### Exercise brief
Make an exact copy of the data below, leaving out every picture.

START Information shown

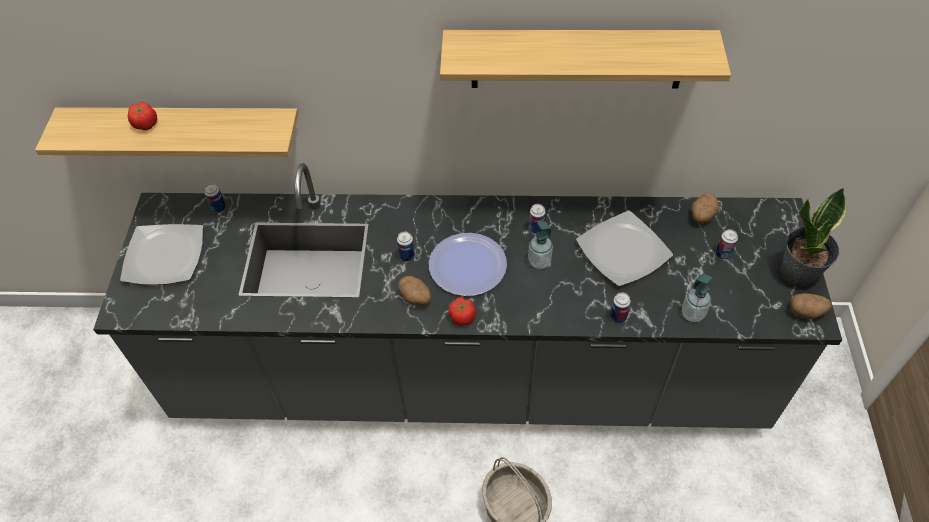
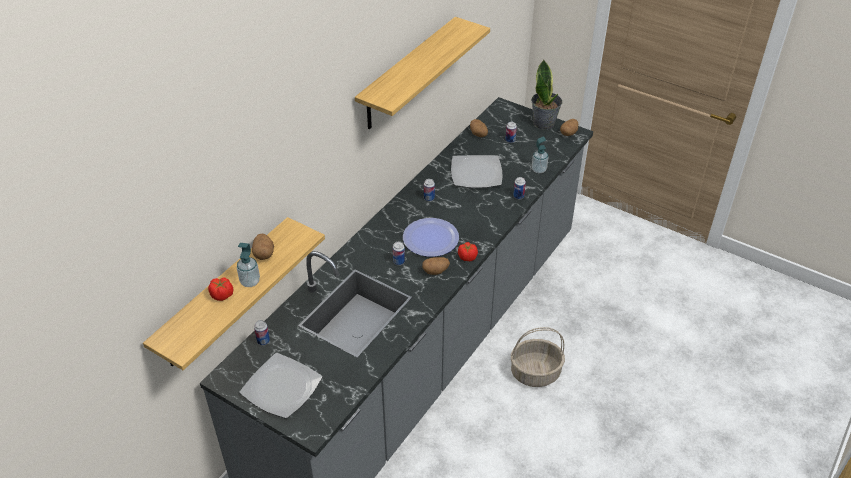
camera: 60 degrees left, 10 degrees down
soap dispenser [528,221,553,269] -> soap dispenser moved to [237,243,260,287]
none -> potato [252,234,274,260]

END Information shown

### Solution below
camera: 60 degrees left, 10 degrees down
soap dispenser [528,221,553,269] -> soap dispenser moved to [237,243,260,287]
none -> potato [252,234,274,260]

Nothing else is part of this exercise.